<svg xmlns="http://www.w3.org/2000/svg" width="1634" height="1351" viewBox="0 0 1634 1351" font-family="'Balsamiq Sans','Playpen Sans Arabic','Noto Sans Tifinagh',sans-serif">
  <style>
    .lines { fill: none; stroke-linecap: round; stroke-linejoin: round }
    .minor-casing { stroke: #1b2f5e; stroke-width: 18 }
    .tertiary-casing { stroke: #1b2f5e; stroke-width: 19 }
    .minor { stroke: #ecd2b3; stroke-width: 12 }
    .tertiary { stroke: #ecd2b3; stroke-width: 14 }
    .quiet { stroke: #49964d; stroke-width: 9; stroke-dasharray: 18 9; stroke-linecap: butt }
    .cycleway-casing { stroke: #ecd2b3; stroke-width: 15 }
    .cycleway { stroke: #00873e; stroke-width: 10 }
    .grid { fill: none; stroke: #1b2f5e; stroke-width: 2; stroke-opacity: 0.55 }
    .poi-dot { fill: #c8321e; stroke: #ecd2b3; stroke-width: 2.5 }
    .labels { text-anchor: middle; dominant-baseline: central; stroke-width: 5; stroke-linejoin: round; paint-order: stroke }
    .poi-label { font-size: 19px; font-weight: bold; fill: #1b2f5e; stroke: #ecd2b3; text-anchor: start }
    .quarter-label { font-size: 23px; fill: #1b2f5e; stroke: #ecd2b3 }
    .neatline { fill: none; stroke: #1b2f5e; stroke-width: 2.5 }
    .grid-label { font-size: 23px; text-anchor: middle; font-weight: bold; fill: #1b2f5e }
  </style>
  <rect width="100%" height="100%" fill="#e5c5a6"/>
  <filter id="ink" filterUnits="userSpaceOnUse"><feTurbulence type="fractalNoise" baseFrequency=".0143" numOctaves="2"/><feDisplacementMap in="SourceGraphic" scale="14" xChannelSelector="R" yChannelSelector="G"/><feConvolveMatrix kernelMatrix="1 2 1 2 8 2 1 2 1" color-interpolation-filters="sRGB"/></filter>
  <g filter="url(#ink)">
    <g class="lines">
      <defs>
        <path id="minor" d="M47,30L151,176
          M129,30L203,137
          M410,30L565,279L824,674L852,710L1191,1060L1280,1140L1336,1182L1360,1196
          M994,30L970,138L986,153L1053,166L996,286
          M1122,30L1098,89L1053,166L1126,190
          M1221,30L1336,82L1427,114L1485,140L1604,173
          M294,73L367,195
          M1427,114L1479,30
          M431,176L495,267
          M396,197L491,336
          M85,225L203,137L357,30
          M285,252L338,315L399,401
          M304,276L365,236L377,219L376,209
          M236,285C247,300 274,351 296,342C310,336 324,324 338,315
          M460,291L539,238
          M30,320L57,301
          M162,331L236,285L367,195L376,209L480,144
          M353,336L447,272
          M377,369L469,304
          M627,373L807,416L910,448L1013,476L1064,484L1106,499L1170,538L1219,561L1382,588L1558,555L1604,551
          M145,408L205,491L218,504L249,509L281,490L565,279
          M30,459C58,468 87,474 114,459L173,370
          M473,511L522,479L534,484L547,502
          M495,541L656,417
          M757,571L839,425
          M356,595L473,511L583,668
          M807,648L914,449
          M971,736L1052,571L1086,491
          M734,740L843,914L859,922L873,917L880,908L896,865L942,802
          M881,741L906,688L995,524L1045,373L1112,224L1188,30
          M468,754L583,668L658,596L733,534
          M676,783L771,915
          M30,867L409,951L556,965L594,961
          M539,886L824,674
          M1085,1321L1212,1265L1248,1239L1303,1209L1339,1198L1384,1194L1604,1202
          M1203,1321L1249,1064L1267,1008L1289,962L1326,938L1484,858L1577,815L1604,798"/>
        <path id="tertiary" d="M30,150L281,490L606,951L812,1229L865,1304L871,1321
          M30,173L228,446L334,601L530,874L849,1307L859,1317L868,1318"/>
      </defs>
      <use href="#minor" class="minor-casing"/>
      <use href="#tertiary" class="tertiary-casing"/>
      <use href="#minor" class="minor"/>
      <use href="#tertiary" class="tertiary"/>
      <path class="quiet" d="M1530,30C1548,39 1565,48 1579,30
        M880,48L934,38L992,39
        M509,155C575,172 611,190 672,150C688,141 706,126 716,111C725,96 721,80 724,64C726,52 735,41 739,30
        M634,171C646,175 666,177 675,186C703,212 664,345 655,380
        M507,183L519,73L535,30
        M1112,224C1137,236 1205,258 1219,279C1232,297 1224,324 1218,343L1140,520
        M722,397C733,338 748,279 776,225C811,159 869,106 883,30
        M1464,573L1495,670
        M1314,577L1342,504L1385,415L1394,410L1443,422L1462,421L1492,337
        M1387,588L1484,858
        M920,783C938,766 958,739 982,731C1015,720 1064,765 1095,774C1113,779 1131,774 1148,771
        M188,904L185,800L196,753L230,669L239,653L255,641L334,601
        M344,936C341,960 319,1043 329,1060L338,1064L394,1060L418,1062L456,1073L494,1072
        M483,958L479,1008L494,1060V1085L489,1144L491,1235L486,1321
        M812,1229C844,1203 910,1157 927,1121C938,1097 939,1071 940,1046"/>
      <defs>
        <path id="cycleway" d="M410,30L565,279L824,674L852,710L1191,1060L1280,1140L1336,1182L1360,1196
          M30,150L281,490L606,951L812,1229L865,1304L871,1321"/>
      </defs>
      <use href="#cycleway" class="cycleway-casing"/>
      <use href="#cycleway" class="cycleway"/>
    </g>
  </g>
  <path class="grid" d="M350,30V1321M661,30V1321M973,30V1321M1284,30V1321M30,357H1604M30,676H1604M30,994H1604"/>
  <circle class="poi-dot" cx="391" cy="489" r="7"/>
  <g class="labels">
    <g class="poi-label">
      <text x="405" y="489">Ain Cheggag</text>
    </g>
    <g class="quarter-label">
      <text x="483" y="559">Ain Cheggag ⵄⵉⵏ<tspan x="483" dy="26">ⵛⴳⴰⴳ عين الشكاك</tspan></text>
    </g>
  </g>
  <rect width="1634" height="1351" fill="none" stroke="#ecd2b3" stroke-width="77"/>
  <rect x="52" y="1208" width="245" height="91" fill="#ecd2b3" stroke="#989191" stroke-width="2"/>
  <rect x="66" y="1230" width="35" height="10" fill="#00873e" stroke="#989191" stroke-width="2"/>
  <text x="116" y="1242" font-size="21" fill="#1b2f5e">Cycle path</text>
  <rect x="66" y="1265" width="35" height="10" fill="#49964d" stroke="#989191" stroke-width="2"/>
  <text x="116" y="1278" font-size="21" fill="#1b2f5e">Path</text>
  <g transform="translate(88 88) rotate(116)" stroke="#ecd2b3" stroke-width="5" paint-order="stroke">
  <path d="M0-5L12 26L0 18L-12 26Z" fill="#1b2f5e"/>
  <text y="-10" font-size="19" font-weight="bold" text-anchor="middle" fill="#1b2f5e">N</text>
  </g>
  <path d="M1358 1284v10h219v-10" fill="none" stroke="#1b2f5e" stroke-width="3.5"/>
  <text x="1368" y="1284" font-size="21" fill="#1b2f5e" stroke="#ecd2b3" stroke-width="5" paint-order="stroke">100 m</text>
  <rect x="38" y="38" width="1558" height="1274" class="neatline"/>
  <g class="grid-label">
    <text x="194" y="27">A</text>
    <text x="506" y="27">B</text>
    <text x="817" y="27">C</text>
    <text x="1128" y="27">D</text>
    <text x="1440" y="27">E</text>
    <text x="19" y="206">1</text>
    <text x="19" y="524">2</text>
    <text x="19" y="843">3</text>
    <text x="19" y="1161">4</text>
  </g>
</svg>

### PROBLEM
Your task is to collect every line above that contains the word "cycleway".

### EXERCISE RESULT
    .cycleway-casing { stroke: #ecd2b3; stroke-width: 15 }
    .cycleway { stroke: #00873e; stroke-width: 10 }
        <path id="cycleway" d="M410,30L565,279L824,674L852,710L1191,1060L1280,1140L1336,1182L1360,1196
      <use href="#cycleway" class="cycleway-casing"/>
      <use href="#cycleway" class="cycleway"/>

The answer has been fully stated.